5 of 247 comments (clear)

  1. Re: Try offering service to your entire... by Anonymous Coward · · Score: 0, Informative

    It's not just TV and Internet. We haven't been able to move into our new house, that we've been making payments on for over seven years, because our neighbors are fighting against allowing us to have water. Without water, we can't live in our house. Seattle is politically a strange place.

  2. I beg to disagree by ruir · · Score: 3, Informative

    They do not have an alternative, however they do have "answers"...enacting ridiculous data caps and not making advantageous to buy data-only packages. Here, I am paying 50 Euros for 100Mbps cable+TV, if I want it just Internet they sell me a 30Mbps package for 45 Euros. They also have a base package of 15 Euros only for business, which is shit, cannot remember from the top of my head, something like 2Mbps.

  3. Cox's Solution: A return to pay as you go pricing by Anonymous Coward · · Score: 5, Informative

    Cox rep here.

    Our old solution: Flexwatch. It's a bundle that gets you starter cable, a free receiver, and HBO / Starz / Encore / Cinnemax for $26 a month for 1 year. That's basically $0.50 per premium channel for 1 year, and you get the on demand digital versions like HBO Go.

    The new solution we're moving to: Data caps that are low enough to nail cord cutters that will cost you about $30-40 a month in overage fees. They've gone live in Cleveland Ohio with plans on rolling them out in a few more areas to test, then nationally if enough people put up with it. Better: When you complain about the overage fees, we pitch you Flexwatch under the excuse that you'll use less Netflix that way.

    How is that not an Antitrust violation, given we're the only game in some of these towns? I actually think it is, but we'll see what the courts decide if we're ever sued.

    I don't recall the exact numbers, but IIRC it's $10 per 50 gigs over the cap. Which is why we vastly increased our speeds recently -- because Netflix, Hulu, etc will use more bandwidth if it's available, which will cause you to hit the cap faster, which with this new plan with make us more money.

    Oh, and if you ever have to call Tech Support, good luck -- we're now "Technical Sales" reps. Our entire job is to get you to buy Cable, Phone, or Home Security while fixing your technical problem -- the training of which amounted to "reboot your modem."

  4. Re:They haven't accepted that they're in 2 busines by Z00L00K · · Score: 3, Informative

    Unfortunately the amount of bandwidth available for wireless is limited. It may work fine to some extent, but when too many subscribers shares the same space you will get problems.

    Of course - allocation of new frequency bands might work, but that will also come at a cost since the new bands will be above 10GHz which would require new equipment.

    --
    If builders built buildings the way programmers wrote programs, then the first woodpecker would destroy civilization.
  5. Re:They haven't accepted that they're in 2 busines by Todd+Knarr · · Score: 4, Informative

    True, but cable TV companies can't treat subscribers only like that because effectively nobody subscribes to cable TV to watch ads. The cable companies have to treat us like customers buying content, and slip the advertising in without putting in so much that people stop subscribing.

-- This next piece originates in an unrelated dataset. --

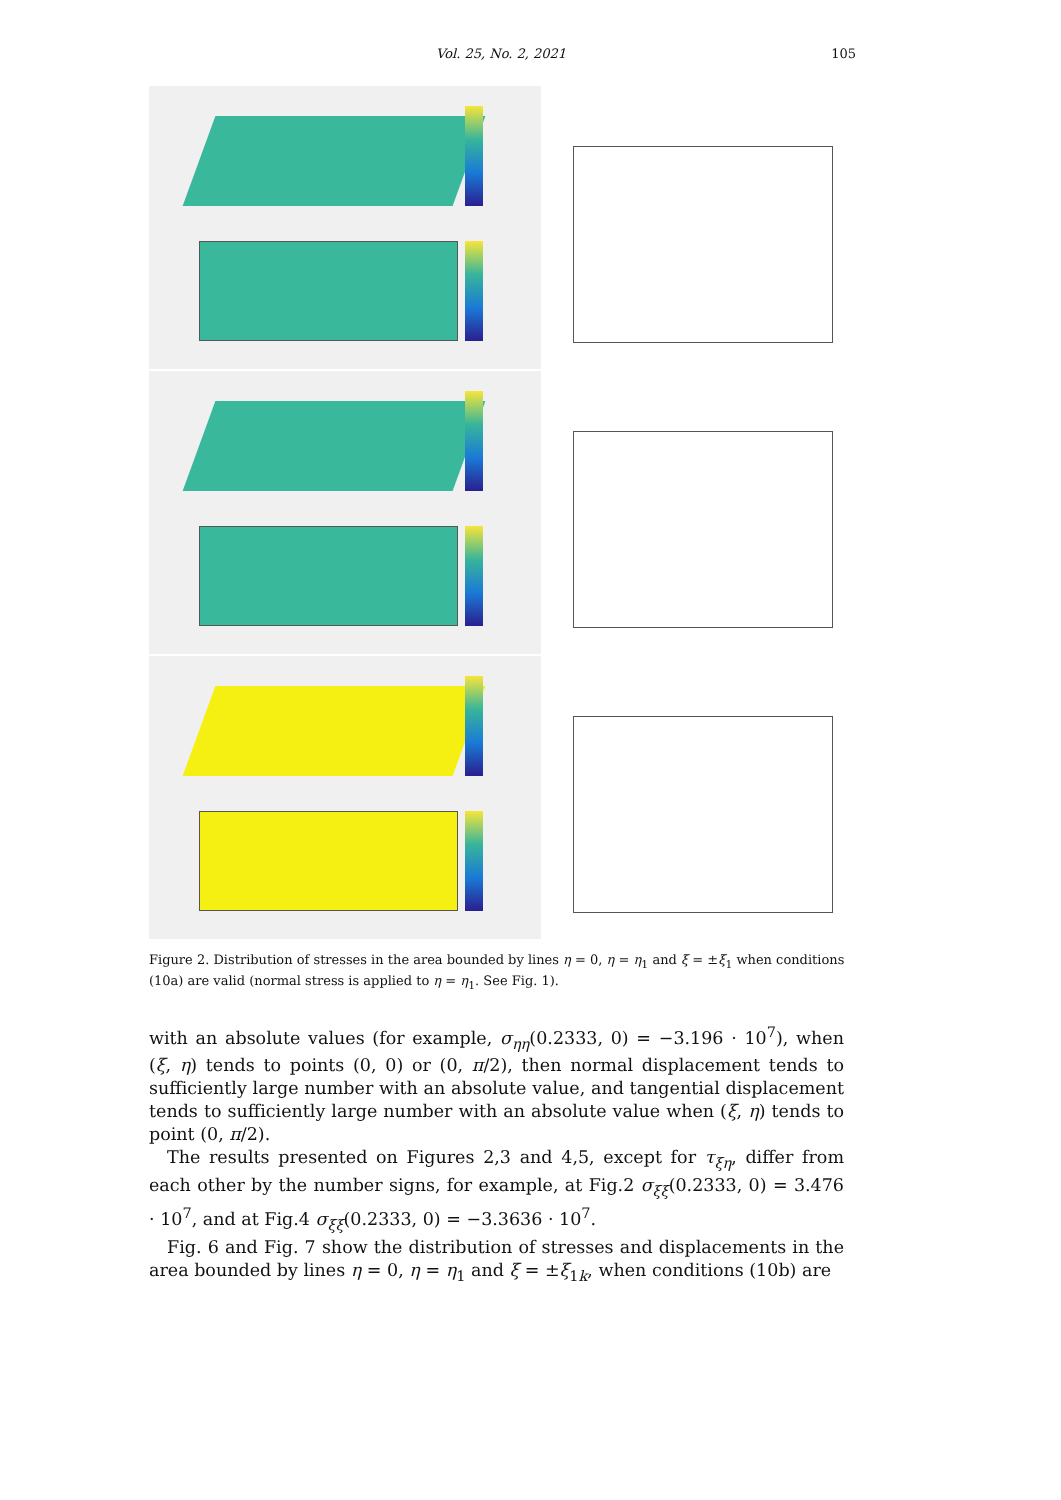Vol. 25, No. 2, 2021 105
Figure 2. Distribution of stresses in the area bounded by lines η = 0, η = η<sub>1</sub> and ξ = ±ξ<sub>1</sub> when conditions (10a) are valid (normal stress is applied to η = η<sub>1</sub>. See Fig. 1).
with an absolute values (for example, σ<sub>ηη</sub>(0.2333, 0) = −3.196 · 10<sup>7</sup>), when (ξ, η) tends to points (0, 0) or (0, π/2), then normal displacement tends to sufficiently large number with an absolute value, and tangential displacement tends to sufficiently large number with an absolute value when (ξ, η) tends to point (0, π/2).
The results presented on Figures 2,3 and 4,5, except for τ<sub>ξη</sub>, differ from each other by the number signs, for example, at Fig.2 σ<sub>ξξ</sub>(0.2333, 0) = 3.476 · 10<sup>7</sup>, and at Fig.4 σ<sub>ξξ</sub>(0.2333, 0) = −3.3636 · 10<sup>7</sup>.
Fig. 6 and Fig. 7 show the distribution of stresses and displacements in the area bounded by lines η = 0, η = η<sub>1</sub> and ξ = ±ξ<sub>1k</sub>, when conditions (10b) are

    Problem for the cable companies here being that how much advertising is too much depends on what alternatives are out there. Nobody's going to sit through 5 minutes of ads per 15 minutes for a show when they can go to Netflix and watch without ads, or when they can record the show on DVR and skip the ads. The era of ad-supported content is rapidly fading because the conditions that let it flourish are changing.